Raw data:
___

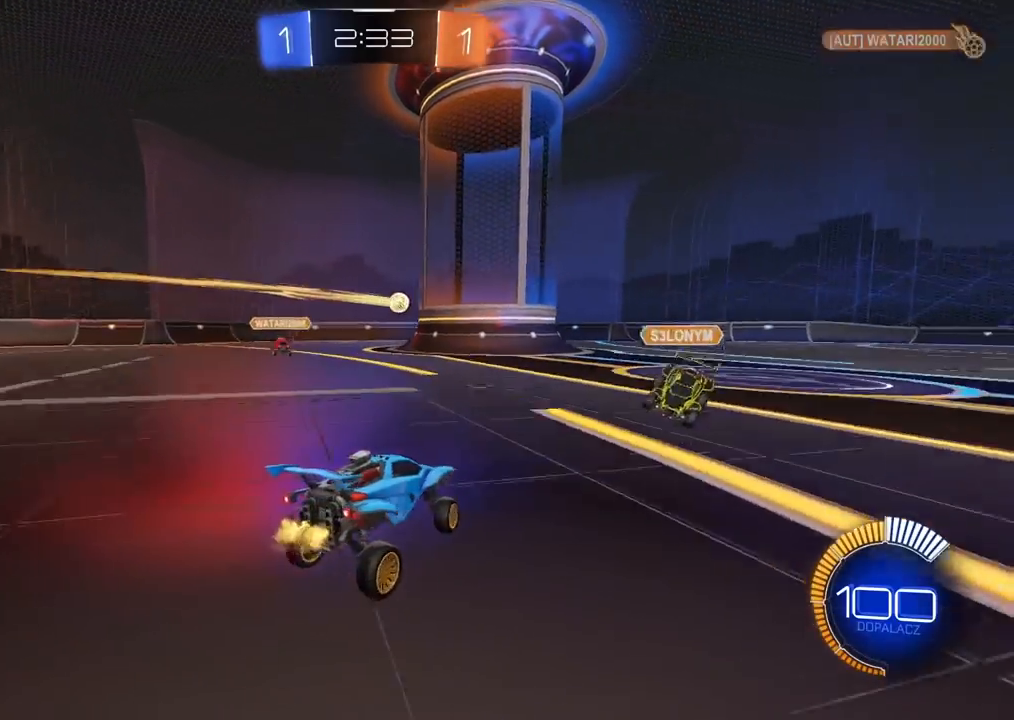
{"dt_ms": 500, "buttons": ["R2"], "left_stick": "left", "right_stick": "center", "events": []}
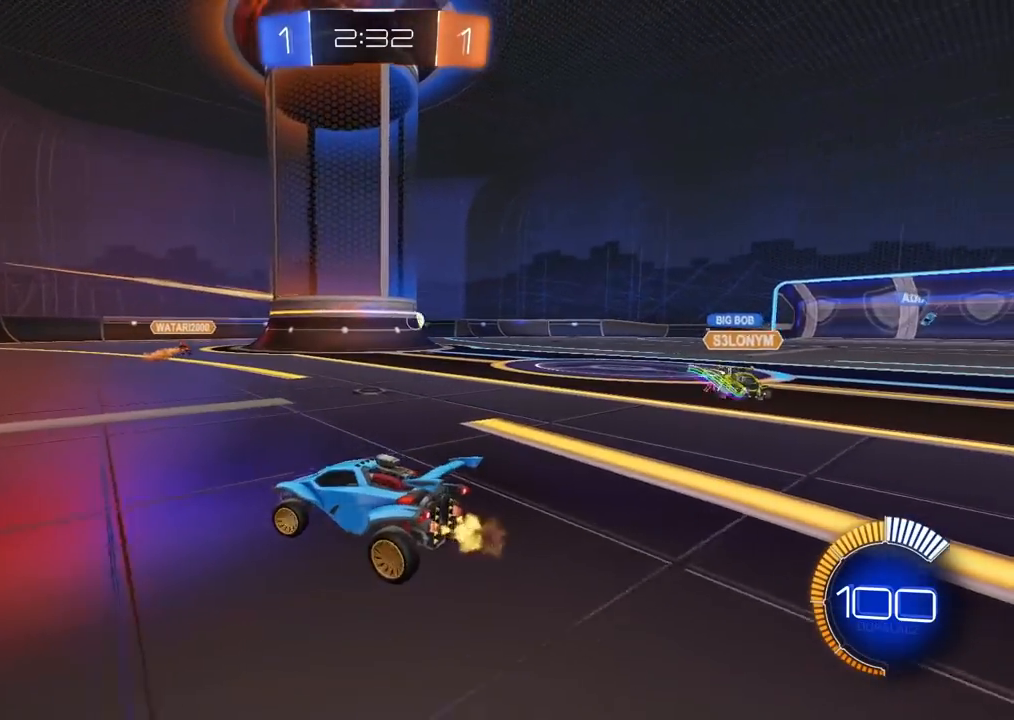
{"dt_ms": 500, "buttons": ["CIRCLE", "R2"], "left_stick": "left", "right_stick": "center", "events": [[100, "CIRCLE", "down"]]}
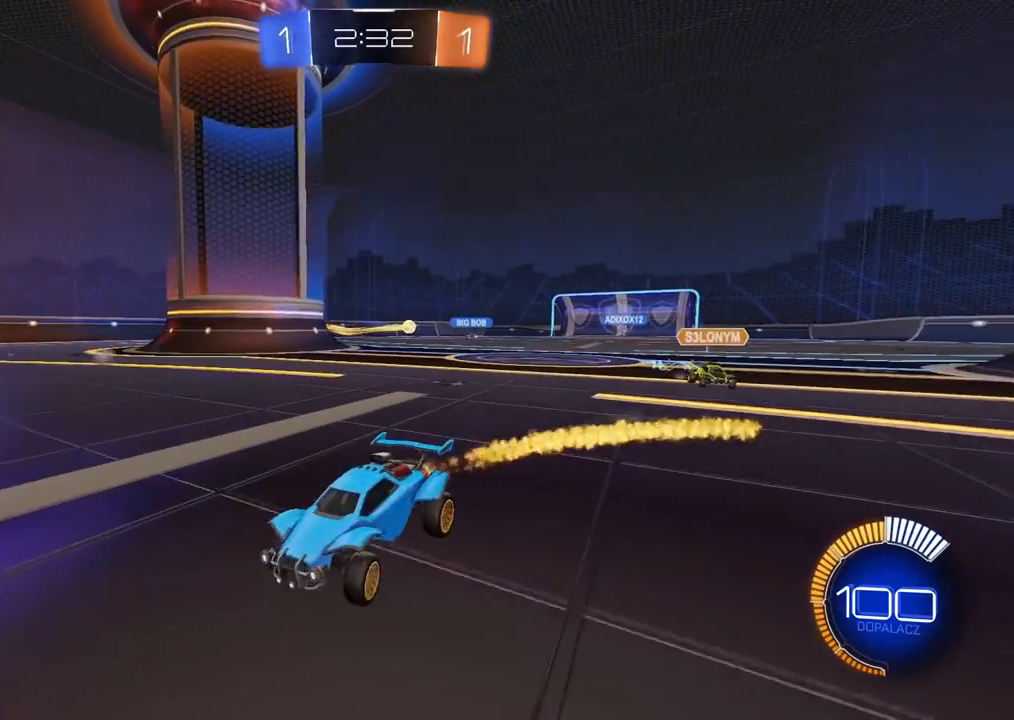
{"dt_ms": 500, "buttons": ["R2"], "left_stick": "up-right", "right_stick": "center", "events": [[83, "left_stick", "center"], [117, "CIRCLE", "up"], [400, "left_stick", "up-right"]]}
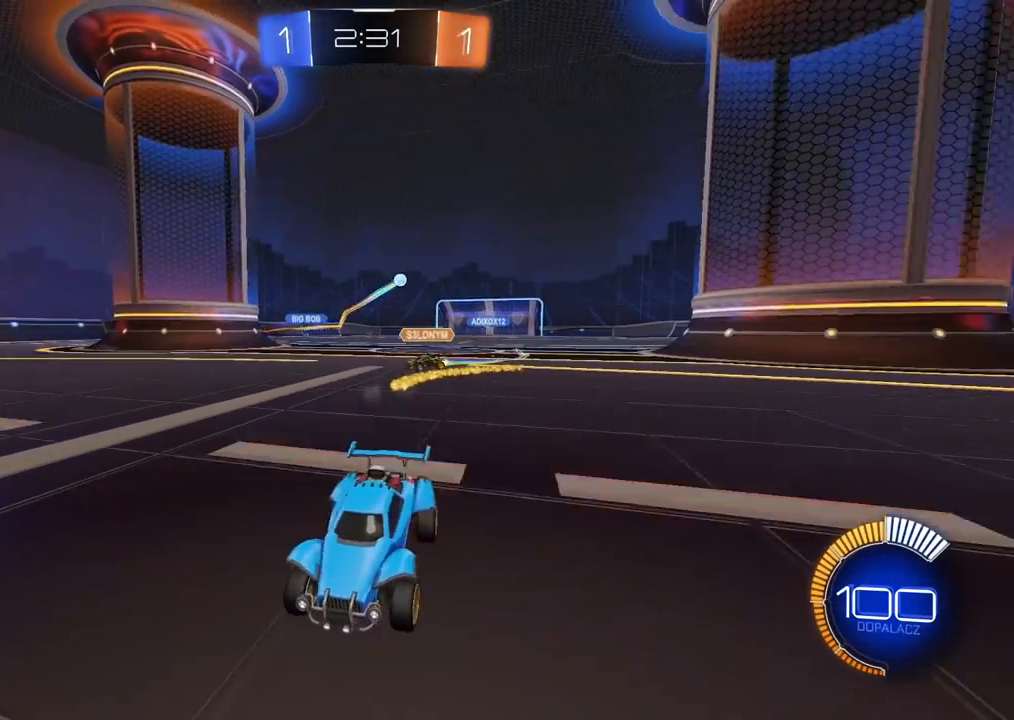
{"dt_ms": 500, "buttons": ["L1"], "left_stick": "left", "right_stick": "center", "events": [[83, "left_stick", "center"], [133, "left_stick", "left"], [317, "L1", "down"], [383, "R2", "up"]]}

___

Retype the data above exactly. Leave the pictures out.

Answer section:
{"dt_ms": 500, "buttons": ["R2"], "left_stick": "left", "right_stick": "center", "events": []}
{"dt_ms": 500, "buttons": ["CIRCLE", "R2"], "left_stick": "left", "right_stick": "center", "events": [[100, "CIRCLE", "down"]]}
{"dt_ms": 500, "buttons": ["R2"], "left_stick": "up-right", "right_stick": "center", "events": [[83, "left_stick", "center"], [117, "CIRCLE", "up"], [400, "left_stick", "up-right"]]}
{"dt_ms": 500, "buttons": ["L1"], "left_stick": "left", "right_stick": "center", "events": [[83, "left_stick", "center"], [133, "left_stick", "left"], [317, "L1", "down"], [383, "R2", "up"]]}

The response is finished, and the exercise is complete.